新構造社概要

新構造社の創立は大正15年彫刻家斉藤素巌、日名子実三の両人により構造社として結成され、第1回展は昭和2年東京府美術館にて開催された。
翌年絵画部が設立され毎年展覧会を開催していたが、昭和10年斉藤氏が帝院の会員に任命されるや、絵画部は三村英一氏を代表として独立して府美術館で展覧会を開催し、昭和11年寺畑助乃丞の率いる17会(彫刻部門)がこれに合流し、後に工芸部を新設して、名を新構造社と改称して、毎年都美術館において美術展覧会を開催してきた。

昭和19年11月3日、時の情報局の団体統合の要求を容れて一旦展覧会を中止、続いて昭和21年4月、再び旧会員の要求により新構造社を復活した。
新構造社は「美術上の研究並びにその作品発表をもって目的とす」また「純粋なる在野精神を基調とし、作者の自己完成を図ることに重きをなす」また『作者は各自の自由な立場をもって芸術探求を行い、イズムに制約されない、作者の人格を尊重する」ことをもって目的とする。

戦争後、いち早く立ち上がりを見せた新構造社は、昭和21年、東京都美術館において、他展が未だ開催されない時期に、絵画・彫刻・工芸により展覧会を開催した。
昭和22年には、写真部を創設した。

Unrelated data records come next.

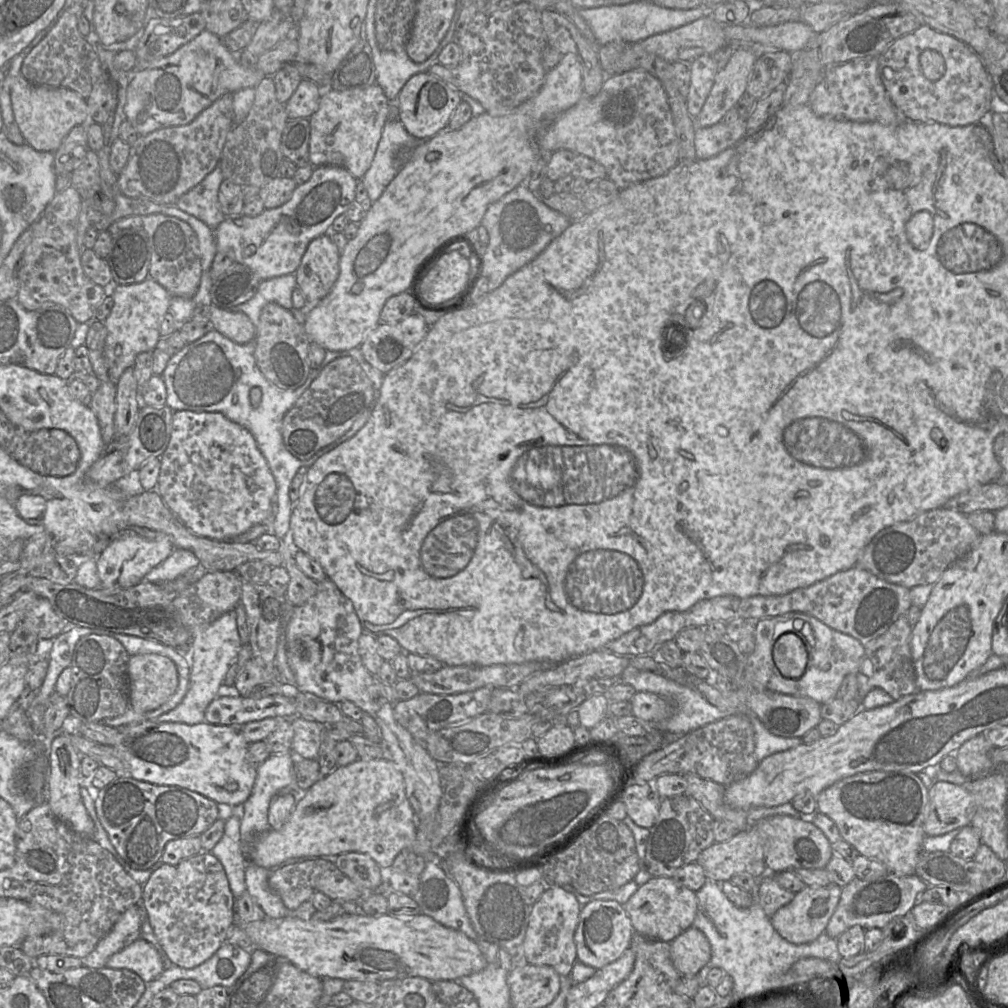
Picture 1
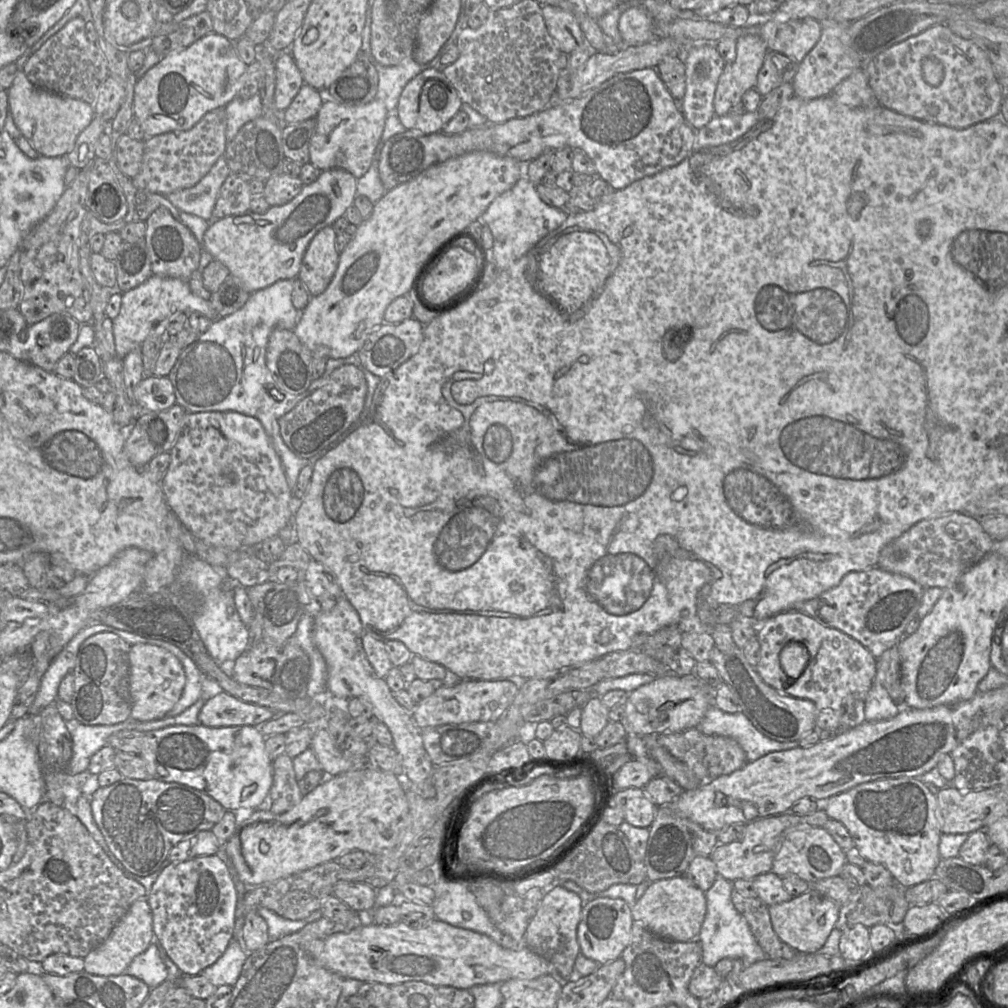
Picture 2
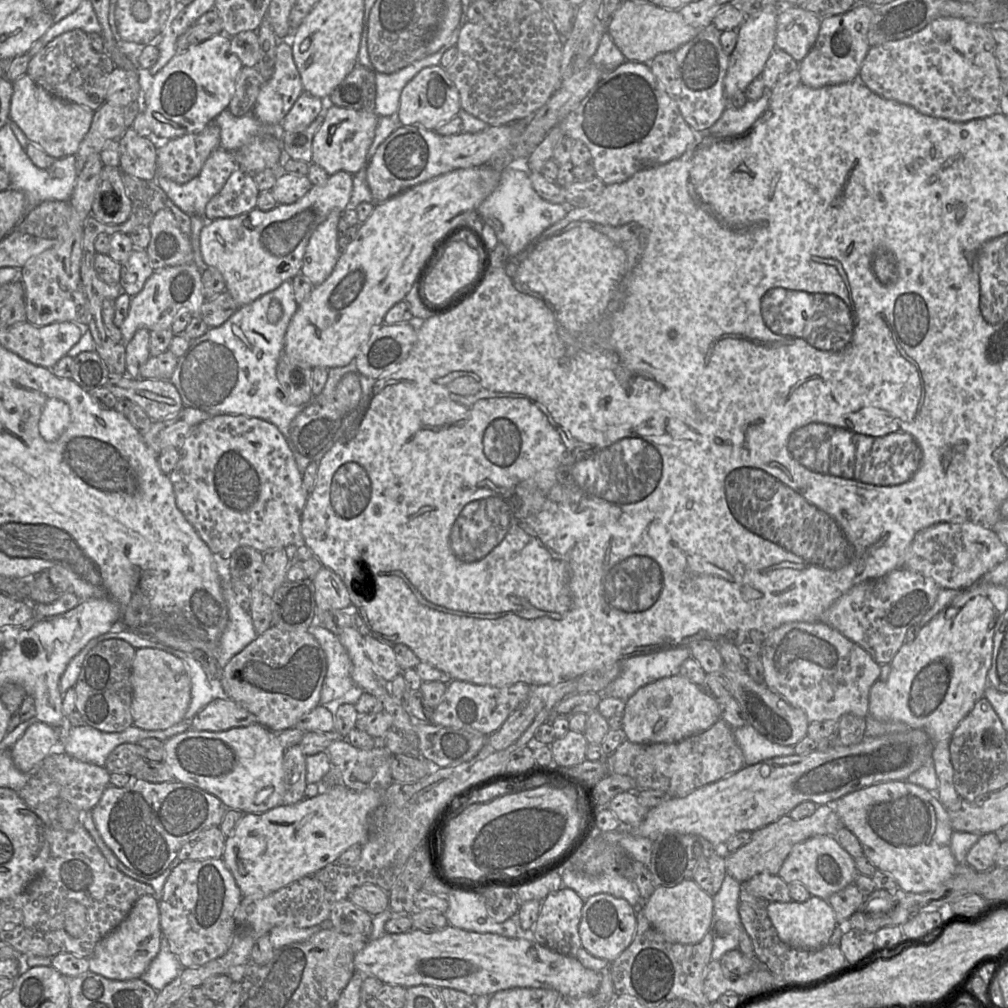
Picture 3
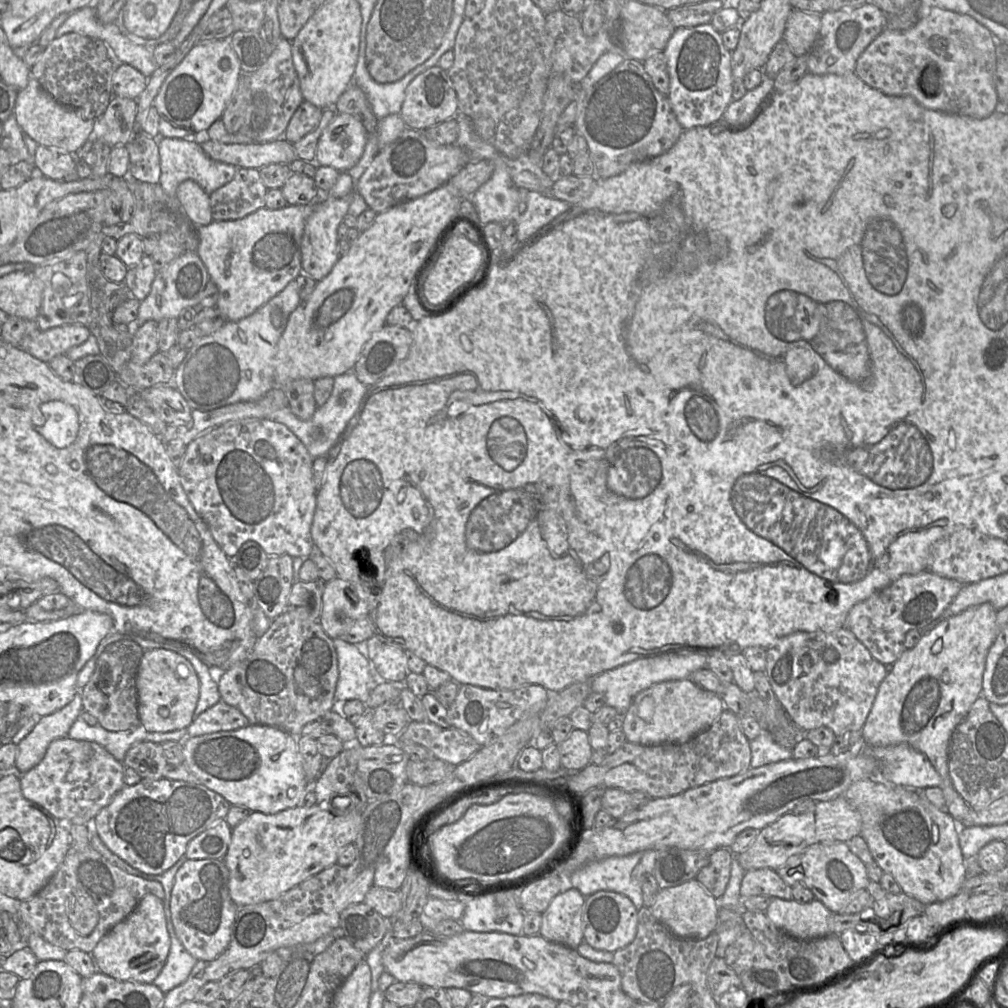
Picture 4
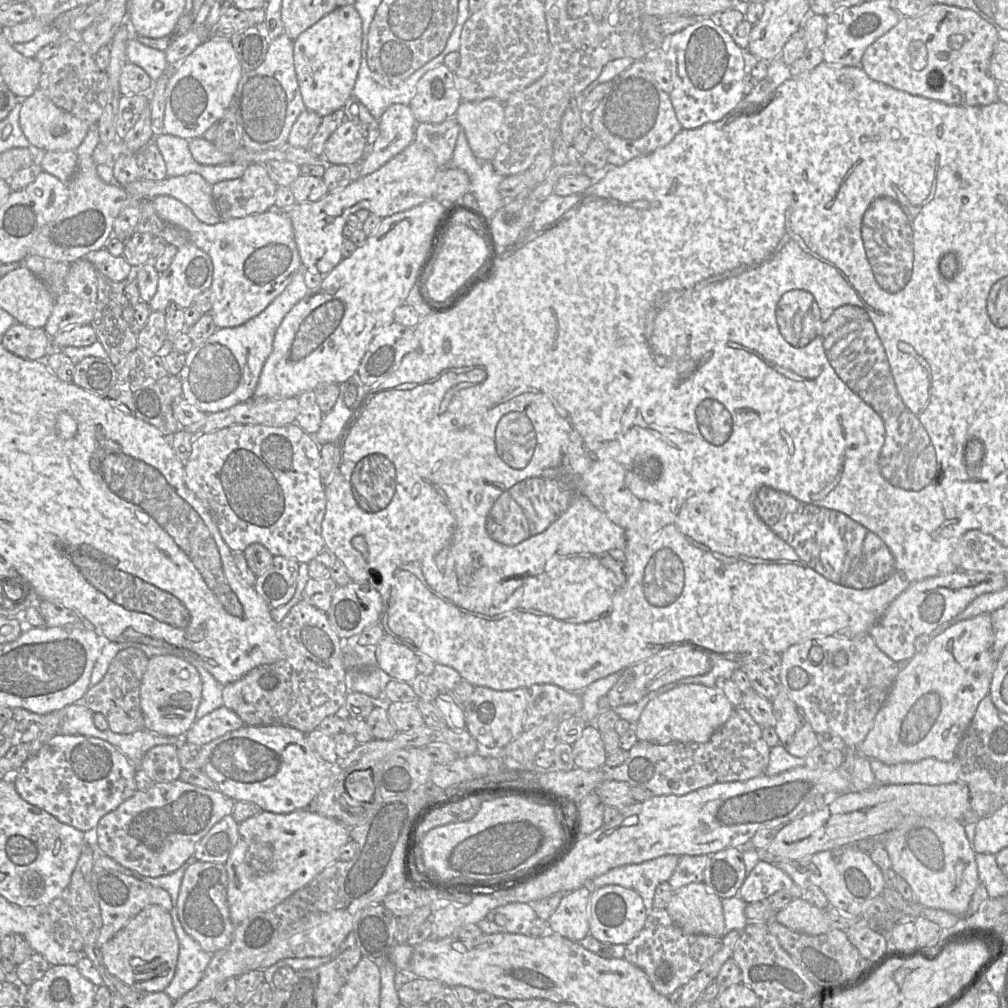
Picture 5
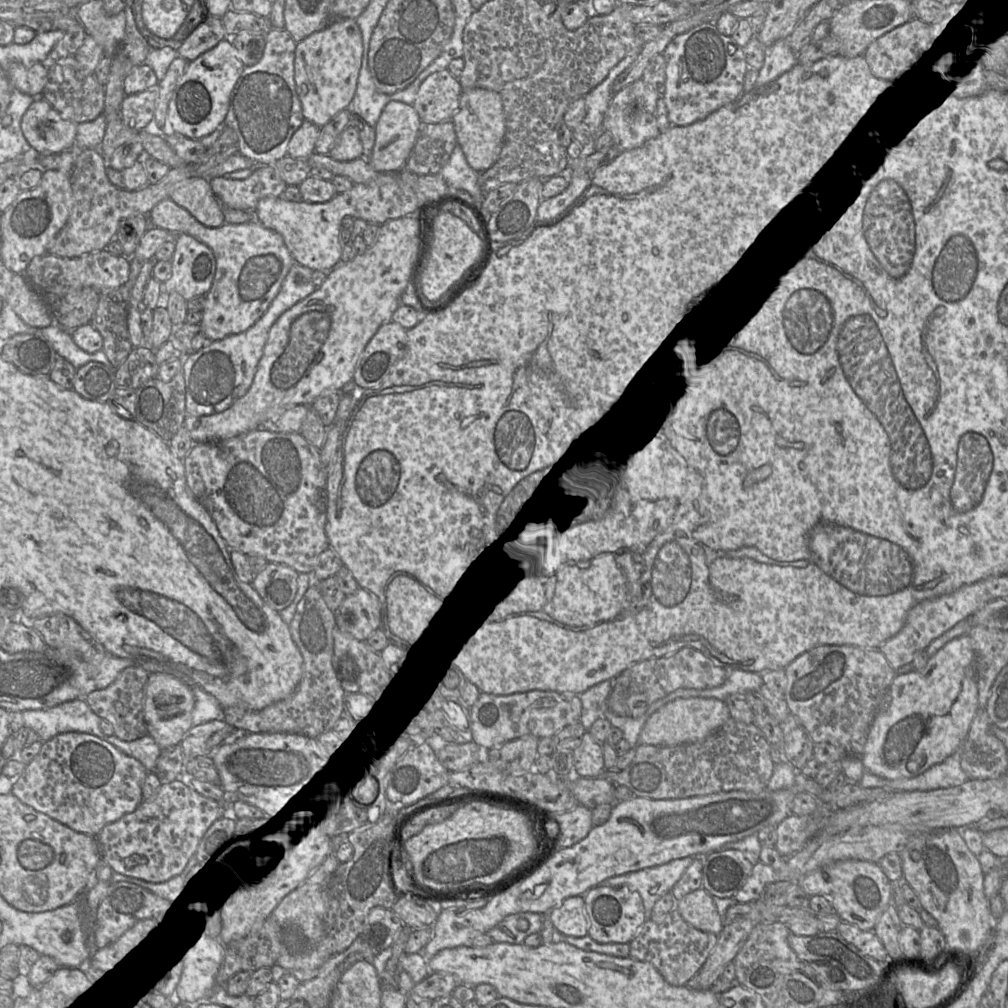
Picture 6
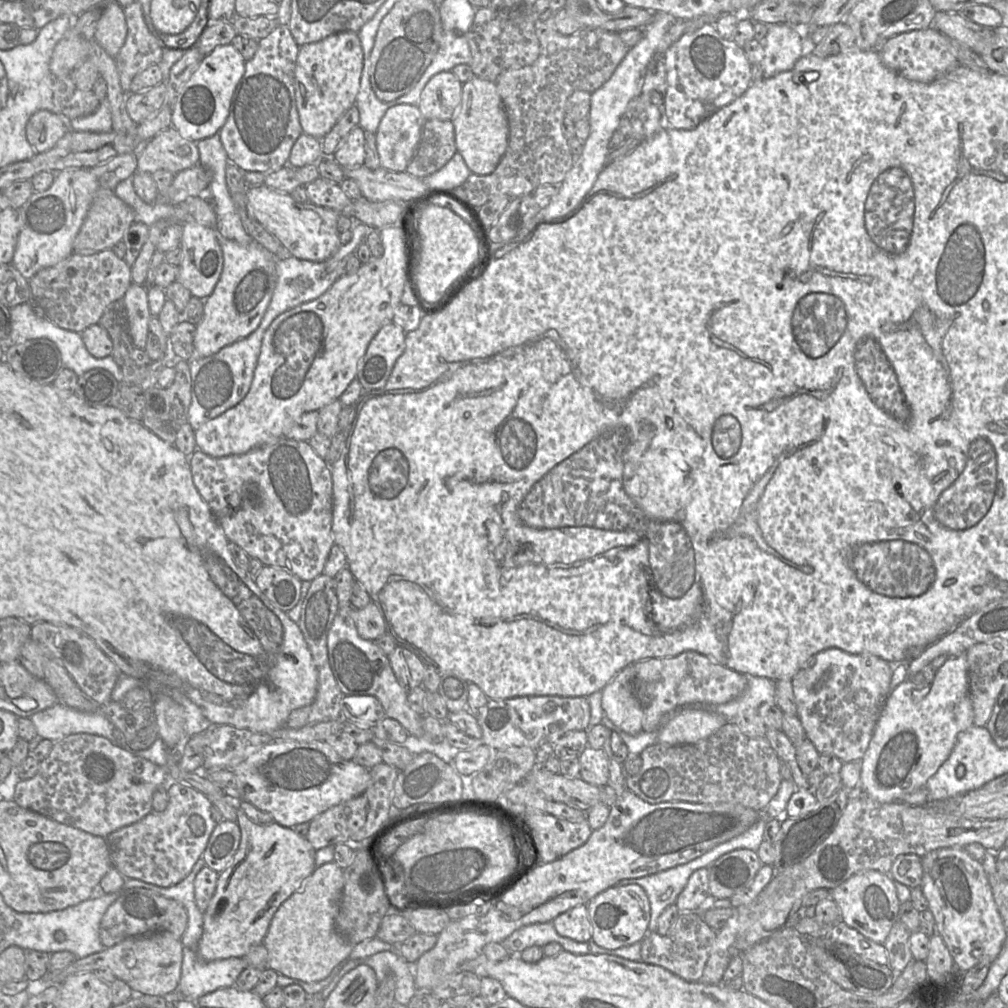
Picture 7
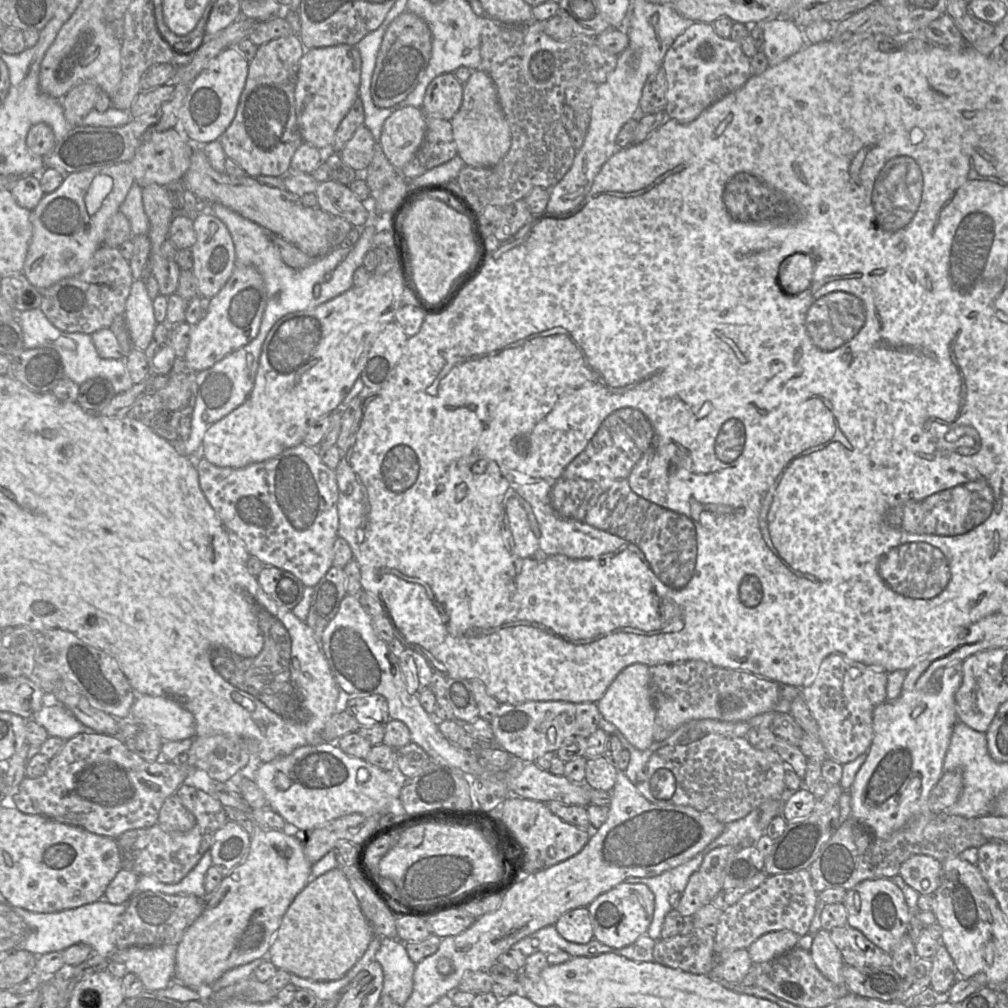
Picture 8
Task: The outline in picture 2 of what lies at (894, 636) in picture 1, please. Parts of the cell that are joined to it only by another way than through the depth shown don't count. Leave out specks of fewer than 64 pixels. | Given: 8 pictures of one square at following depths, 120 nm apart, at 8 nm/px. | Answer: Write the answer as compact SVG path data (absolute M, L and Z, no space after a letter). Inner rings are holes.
M899 644L876 658L875 681L881 684L895 703L903 703Z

また昭和24年には太平洋画会、朱葉会、創造美術会との4団体による自主連立展を開催した。
当時各美術団体は、終戦後の立上りに苦悩していた時代で、この合同展示形式が生まれ出る事情がそこに存在したのである。
その後、昭和27年に太平洋画会が、また昭和36年に創造美術会が自主連立を脱退し、その後、新構造社は朱葉会と共に展覧会を開催してきたが、昭和50年新美術館が完成するに際し、、お互いに独立し、昭和51年に第48回展より単独の展覧会を開催することになった。

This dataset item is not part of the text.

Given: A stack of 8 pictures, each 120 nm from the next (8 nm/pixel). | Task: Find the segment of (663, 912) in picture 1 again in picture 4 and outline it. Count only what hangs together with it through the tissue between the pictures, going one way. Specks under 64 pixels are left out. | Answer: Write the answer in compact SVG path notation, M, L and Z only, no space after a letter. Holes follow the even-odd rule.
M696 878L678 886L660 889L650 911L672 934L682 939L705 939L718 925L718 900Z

運営面では昭和33年に新構造社の生みの親と言っても差し支えない三村英一氏が急逝し、その後、会の運営は委員による合議方式で運営され、代表に本目勇市氏が当たっていたが平成9年逝去され、現在の運営委員代表は清浦正風氏であったが平成22年9月24日に亡くなったため、古川泰司氏が引き継いだ。
そして平成24年9月25日「一般社団法人 新構造社」に組織変更し透明性のある会を目指す。平成27年6月には新しく中谷時男理事長が就任し新執行部体制でその任に当たる。